The Beasts of Clawstone Castle
- First edition
- Author: Eva Ibbotson
- Illustrator: Kevin Hawkes
- Language: English
- Genre: Children's fantasy
- Publisher: Macmillan
- Publication date: 2005 (UK)
- Publication place: United Kingdom
- Media type: Print (paperback)
- Pages: 243
- ISBN: 978-0-525-477198

= The Beasts of Clawstone Castle =

Book by Eva Ibbotson

The Beasts of Clawstone Castle is a 2005 children's fantasy book by Eva Ibbotson. The plot concerns the theft of wild cattle from a Scottish borders castle, and their recovery by children helped by friendly ghosts. The novel's setting was inspired by Chillingham Castle and the Chillingham Cattle in north Northumberland.

== Plot ==
Madlyn and Rollo live with their parents in a ground-floor flat in south London. Mrs Hamilton runs a theatre where the plays keep running out of money, and Mr Hamilton is a designer and helps people with their houses. Madlyn is very attractive and has many friends. She has fair hair, blue eyes and a deep laugh, and likes parties and sleepovers. Rollo is two years younger and likes animals and insects. He has an adopted skink at London Zoo called Stumpy. Madlyn is helpful to her brother and mother, who is usually frantic and forgets things like car keys.

Data under study
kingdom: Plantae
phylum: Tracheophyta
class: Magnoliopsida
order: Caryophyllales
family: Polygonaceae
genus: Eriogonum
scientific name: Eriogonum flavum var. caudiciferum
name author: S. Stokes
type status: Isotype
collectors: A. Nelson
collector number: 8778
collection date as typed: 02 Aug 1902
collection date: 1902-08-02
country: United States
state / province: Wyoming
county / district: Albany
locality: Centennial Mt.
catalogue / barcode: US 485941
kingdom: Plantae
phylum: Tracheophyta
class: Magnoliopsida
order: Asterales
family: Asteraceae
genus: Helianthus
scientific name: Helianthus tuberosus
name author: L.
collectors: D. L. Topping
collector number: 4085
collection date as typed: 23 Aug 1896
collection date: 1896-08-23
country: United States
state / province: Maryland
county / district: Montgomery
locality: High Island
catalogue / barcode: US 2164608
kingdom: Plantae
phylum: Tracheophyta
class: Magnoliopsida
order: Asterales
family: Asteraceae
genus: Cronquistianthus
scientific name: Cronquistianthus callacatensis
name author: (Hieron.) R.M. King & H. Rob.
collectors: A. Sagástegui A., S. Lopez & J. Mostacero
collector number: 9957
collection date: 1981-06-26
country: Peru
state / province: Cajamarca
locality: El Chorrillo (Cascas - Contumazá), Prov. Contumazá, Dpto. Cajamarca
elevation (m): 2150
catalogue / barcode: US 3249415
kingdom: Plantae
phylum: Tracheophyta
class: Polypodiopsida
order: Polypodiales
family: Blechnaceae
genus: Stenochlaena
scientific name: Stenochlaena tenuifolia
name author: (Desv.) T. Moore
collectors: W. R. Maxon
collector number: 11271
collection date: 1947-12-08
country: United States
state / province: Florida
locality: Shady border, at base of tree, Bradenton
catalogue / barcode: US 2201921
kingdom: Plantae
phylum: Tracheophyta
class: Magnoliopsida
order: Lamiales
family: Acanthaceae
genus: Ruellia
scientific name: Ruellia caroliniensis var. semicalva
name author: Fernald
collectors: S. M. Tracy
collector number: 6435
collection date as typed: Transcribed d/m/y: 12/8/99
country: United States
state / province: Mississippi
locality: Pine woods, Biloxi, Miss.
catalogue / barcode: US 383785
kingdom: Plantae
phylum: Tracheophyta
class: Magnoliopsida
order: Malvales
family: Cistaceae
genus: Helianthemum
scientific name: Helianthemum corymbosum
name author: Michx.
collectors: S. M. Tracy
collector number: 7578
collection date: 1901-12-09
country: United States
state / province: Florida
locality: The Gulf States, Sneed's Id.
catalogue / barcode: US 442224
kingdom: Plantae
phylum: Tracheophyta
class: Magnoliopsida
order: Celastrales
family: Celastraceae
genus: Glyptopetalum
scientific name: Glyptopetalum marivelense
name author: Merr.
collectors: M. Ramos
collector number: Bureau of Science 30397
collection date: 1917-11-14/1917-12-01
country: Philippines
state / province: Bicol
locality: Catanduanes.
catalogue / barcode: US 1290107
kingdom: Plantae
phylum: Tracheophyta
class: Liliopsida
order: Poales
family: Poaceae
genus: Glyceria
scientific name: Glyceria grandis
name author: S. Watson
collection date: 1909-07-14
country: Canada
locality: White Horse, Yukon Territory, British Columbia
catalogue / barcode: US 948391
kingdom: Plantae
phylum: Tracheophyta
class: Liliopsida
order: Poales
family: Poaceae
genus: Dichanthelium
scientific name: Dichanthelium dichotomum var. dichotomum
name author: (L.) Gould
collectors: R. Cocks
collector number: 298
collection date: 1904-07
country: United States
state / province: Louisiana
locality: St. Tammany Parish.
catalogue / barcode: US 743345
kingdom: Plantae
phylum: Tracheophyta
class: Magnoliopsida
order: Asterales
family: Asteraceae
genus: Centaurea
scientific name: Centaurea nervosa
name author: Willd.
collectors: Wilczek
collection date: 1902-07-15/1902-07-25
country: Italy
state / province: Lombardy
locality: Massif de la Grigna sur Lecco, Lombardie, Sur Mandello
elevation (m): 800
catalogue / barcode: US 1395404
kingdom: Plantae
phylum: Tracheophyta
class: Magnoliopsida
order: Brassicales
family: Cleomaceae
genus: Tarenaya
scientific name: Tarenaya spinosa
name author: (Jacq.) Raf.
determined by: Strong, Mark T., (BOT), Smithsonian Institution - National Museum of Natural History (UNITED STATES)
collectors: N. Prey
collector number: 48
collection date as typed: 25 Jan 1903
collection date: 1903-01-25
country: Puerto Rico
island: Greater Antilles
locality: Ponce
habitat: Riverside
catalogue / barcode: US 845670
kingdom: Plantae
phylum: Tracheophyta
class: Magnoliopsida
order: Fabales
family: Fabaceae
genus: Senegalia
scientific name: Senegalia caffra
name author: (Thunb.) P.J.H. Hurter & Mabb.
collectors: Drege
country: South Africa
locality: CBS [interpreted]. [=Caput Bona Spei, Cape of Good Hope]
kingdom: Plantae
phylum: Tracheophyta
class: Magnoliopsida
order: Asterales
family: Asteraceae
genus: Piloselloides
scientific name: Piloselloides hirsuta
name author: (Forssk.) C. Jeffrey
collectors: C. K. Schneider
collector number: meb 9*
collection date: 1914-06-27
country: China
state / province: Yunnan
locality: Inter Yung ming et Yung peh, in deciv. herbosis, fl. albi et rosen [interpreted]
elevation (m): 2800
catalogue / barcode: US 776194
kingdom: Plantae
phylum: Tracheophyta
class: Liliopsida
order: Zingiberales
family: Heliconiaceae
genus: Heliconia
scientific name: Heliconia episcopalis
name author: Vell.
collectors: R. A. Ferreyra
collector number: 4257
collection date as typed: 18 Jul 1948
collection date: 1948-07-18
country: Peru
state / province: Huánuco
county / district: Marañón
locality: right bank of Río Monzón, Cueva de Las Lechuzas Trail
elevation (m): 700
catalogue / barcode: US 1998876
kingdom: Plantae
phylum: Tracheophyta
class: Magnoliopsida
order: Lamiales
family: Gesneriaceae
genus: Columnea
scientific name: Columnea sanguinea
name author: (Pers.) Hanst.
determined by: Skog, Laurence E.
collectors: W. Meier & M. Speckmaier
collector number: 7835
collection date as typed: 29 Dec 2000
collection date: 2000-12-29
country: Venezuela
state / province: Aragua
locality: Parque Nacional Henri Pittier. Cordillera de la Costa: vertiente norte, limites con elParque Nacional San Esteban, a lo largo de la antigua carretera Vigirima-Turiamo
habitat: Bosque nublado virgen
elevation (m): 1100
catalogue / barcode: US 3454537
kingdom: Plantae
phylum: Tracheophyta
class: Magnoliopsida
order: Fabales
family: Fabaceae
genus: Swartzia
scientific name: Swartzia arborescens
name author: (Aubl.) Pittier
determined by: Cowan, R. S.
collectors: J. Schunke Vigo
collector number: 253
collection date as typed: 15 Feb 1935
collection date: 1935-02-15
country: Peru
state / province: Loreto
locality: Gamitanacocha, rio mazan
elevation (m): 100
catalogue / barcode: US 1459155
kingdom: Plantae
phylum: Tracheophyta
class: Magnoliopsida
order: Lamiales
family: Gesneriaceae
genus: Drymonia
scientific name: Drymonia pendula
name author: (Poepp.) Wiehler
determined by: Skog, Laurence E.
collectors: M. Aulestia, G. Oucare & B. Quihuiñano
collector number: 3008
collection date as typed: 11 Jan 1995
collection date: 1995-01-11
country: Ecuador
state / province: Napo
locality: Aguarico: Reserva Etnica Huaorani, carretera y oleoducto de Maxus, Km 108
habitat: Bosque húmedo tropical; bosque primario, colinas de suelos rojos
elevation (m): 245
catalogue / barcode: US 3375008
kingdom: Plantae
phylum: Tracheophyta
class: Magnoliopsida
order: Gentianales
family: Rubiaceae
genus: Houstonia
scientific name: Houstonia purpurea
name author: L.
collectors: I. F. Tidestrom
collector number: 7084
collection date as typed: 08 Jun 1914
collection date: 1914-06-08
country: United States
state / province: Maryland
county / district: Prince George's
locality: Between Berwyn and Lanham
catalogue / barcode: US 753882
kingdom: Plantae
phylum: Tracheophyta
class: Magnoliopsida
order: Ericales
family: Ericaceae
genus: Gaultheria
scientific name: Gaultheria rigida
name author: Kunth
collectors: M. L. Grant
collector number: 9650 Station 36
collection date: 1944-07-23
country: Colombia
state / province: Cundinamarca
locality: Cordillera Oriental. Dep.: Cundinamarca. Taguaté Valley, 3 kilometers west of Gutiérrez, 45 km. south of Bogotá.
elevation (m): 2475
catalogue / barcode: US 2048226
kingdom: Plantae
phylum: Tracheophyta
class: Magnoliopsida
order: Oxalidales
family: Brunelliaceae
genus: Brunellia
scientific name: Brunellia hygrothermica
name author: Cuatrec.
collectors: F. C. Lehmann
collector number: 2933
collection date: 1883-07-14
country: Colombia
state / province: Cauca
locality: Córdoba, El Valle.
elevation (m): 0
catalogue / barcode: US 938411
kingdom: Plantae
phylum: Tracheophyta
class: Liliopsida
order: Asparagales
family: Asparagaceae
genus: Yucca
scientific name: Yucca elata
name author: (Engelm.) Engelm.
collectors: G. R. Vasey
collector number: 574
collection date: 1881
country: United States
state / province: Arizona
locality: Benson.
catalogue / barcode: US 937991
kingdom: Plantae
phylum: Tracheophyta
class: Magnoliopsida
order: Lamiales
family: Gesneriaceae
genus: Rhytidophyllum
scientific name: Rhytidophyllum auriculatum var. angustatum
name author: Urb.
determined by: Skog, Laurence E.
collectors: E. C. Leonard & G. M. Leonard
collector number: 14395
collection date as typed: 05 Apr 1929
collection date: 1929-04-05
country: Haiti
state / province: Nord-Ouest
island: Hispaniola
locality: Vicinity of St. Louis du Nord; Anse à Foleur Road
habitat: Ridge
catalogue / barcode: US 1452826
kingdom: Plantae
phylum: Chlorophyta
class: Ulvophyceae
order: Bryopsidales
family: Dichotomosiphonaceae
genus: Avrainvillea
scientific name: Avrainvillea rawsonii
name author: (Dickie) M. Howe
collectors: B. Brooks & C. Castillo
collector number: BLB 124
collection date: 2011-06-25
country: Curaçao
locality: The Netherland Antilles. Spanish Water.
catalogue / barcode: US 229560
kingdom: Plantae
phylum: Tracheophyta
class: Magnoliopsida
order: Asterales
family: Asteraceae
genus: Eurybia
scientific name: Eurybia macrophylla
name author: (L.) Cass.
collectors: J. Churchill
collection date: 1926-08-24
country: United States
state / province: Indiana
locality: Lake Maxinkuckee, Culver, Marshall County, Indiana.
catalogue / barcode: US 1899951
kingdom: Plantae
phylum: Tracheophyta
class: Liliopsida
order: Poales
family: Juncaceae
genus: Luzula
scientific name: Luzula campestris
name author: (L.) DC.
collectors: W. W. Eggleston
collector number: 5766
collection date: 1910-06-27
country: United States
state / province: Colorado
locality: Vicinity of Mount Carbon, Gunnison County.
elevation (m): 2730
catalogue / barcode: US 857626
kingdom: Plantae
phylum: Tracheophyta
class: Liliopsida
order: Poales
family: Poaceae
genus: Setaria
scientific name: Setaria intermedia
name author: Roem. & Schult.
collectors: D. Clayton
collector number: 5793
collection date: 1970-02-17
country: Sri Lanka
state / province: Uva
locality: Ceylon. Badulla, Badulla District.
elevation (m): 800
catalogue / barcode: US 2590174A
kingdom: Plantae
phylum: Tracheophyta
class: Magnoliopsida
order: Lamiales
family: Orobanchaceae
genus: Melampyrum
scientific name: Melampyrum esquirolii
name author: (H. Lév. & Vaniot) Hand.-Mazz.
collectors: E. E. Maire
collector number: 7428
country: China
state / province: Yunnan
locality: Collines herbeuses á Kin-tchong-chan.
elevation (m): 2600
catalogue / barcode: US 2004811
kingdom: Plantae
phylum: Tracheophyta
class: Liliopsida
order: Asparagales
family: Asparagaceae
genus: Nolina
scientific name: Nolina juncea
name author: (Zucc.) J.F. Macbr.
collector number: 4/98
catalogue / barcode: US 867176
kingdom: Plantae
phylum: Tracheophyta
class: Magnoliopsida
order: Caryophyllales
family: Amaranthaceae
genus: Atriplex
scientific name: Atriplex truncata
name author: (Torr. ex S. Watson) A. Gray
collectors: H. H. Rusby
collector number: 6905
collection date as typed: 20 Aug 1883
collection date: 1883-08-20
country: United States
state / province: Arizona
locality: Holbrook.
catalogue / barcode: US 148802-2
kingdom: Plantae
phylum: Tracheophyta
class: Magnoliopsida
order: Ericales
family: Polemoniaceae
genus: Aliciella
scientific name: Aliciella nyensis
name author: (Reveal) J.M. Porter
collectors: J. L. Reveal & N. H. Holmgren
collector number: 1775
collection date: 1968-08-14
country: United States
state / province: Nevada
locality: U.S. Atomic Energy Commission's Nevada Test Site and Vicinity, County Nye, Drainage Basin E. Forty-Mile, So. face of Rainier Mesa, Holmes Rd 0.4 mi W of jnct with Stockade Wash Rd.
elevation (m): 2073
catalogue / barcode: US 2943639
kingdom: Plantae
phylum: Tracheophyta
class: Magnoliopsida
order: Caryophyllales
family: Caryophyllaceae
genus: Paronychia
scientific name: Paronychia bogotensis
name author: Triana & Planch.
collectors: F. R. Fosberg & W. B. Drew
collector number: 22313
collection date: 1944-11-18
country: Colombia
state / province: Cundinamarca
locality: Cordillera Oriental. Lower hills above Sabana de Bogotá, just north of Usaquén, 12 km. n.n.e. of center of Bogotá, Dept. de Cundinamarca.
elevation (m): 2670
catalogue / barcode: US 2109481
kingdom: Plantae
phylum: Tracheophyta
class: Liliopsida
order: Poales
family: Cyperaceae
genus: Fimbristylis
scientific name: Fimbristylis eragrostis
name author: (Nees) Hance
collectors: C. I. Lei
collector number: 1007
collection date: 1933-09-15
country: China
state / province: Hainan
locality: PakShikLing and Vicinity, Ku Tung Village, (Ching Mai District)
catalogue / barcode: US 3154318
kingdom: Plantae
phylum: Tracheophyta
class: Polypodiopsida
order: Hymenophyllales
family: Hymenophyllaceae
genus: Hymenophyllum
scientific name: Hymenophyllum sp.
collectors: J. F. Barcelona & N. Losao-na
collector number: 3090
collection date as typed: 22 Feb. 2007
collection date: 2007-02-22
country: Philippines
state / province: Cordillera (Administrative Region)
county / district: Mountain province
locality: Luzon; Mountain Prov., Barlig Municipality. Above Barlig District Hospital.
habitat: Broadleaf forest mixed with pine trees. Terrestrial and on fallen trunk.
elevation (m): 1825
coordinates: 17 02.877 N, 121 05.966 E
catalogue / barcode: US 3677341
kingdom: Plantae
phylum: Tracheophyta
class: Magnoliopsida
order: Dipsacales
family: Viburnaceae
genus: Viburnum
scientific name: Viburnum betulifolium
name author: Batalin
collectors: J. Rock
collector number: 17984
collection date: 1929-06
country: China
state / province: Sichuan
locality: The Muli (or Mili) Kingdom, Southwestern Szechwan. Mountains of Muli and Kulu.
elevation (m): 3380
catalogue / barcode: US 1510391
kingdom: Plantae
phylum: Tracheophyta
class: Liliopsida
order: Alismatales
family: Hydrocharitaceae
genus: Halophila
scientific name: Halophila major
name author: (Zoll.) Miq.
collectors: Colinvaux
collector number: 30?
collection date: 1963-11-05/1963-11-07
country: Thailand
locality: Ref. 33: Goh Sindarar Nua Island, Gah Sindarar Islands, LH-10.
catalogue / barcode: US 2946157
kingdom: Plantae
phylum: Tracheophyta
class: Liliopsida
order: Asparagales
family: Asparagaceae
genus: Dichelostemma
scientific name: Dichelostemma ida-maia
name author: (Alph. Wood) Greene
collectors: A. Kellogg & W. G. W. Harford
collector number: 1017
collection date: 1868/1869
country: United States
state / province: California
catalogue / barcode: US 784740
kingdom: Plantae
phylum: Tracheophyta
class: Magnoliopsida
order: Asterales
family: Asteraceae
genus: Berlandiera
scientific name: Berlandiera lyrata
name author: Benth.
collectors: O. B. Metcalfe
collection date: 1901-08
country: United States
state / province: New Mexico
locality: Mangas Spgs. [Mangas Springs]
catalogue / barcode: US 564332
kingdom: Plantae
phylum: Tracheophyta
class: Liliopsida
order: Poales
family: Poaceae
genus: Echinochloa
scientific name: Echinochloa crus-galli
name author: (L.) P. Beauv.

Questions
a - In the article on The Beasts of Clawstone Castle, turn the paragraph beginning "Madlyn and Rollo live" into a short bulleted list that keeps its main facts.
b - Answer these questions from the article on The Beasts of Clawstone Castle:
(i) Who illustrated the book?
(ii) Which castle inspired the novel's setting?
(iii) What is the name of Rollo's adopted skink?
c - Continue the article on The Beasts of Clawstone Castle from where it stops.
The listing is separate material and has no connection to the article on The Beasts of Clawstone Castle.

Task answers
a -
- Madlyn and Rollo live with their parents in a ground-floor flat in south London.
- Mrs Hamilton runs a theatre whose plays keep running out of money. She is usually frantic and forgets things like car keys.
- Mr Hamilton is a designer who helps people with their houses.
- Madlyn is attractive, with fair hair, blue eyes and a deep laugh. She has many friends, likes parties and sleepovers, and helps her brother and mother.
- Rollo is two years younger and likes animals and insects. He has an adopted skink called Stumpy at London Zoo.

b -
(i) Kevin Hawkes
(ii) Chillingham Castle
(iii) Stumpy

c -
At the beginning of the summer term, Mr Hamilton receives a large offer from an American college (which the family needs) to spend two months in New York setting up a business course in design. The parents cannot take the children but decide to go to America, sending Madlyn and Rollo to stay with their Uncle George and Aunt Emily (sister and brother) at Clawstone Castle on the Scottish border. Madlyn is shocked at Clawstone's appearance. When she meets her Uncle and Aunt she is uncertain.

George and his sister Emily wake early on Saturdays for that is when the castle is open to the public. George's hair is sparse and he wears a mustard-coloured tweed suit. Howard Percival, their cousin, is very shy, never comes out of his room, and is frightened of anyone he has not known for the last twenty years.

Mrs Grove comes in from the village to help. She disapproves of how George and Emily deal with Howard. Emily prepares the gift shop. She feels sad at the thought of the rival Trembellow gift shop, which is larger. George starts preparing his work in the castle. He also feels sad at the thought of the rival Trembellow dungeons.

Mrs Grove's sister comes to start taking the tickets, bringing with her what the villagers have donated to help the castle. The day does not go well; by midday only ten people have arrived, and most of them get bored.

The next day Madlyn and Rollo make friends with Mrs Grove and Madlyn takes to the museum. Rollo likes the dungeon. Then Madlyn meets Mrs Grove's son, Ned, and learns about Olive, the Trembellow's daughter. Madlyn and Rollo go to Mrs Grove's house to watch TV. When they get back Emily is preparing for Open Day again. Madlyn asks why the money is so important, and Mrs Grove tells her it's for the cows.

The next day Sir George takes Madlyn and Rollo to see his white cows. They are astonishing, and George buys Rollo a pair of binoculars. Madlyn, Rollo and Ned go see Howard, and that night Madlyn has an idea as to how they could make some more money on their Open Days. They have realised that cousin Howard is in fact a ghost (this is why he is so shy) and they ask him to try to find some scary ghosts to haunt the castle.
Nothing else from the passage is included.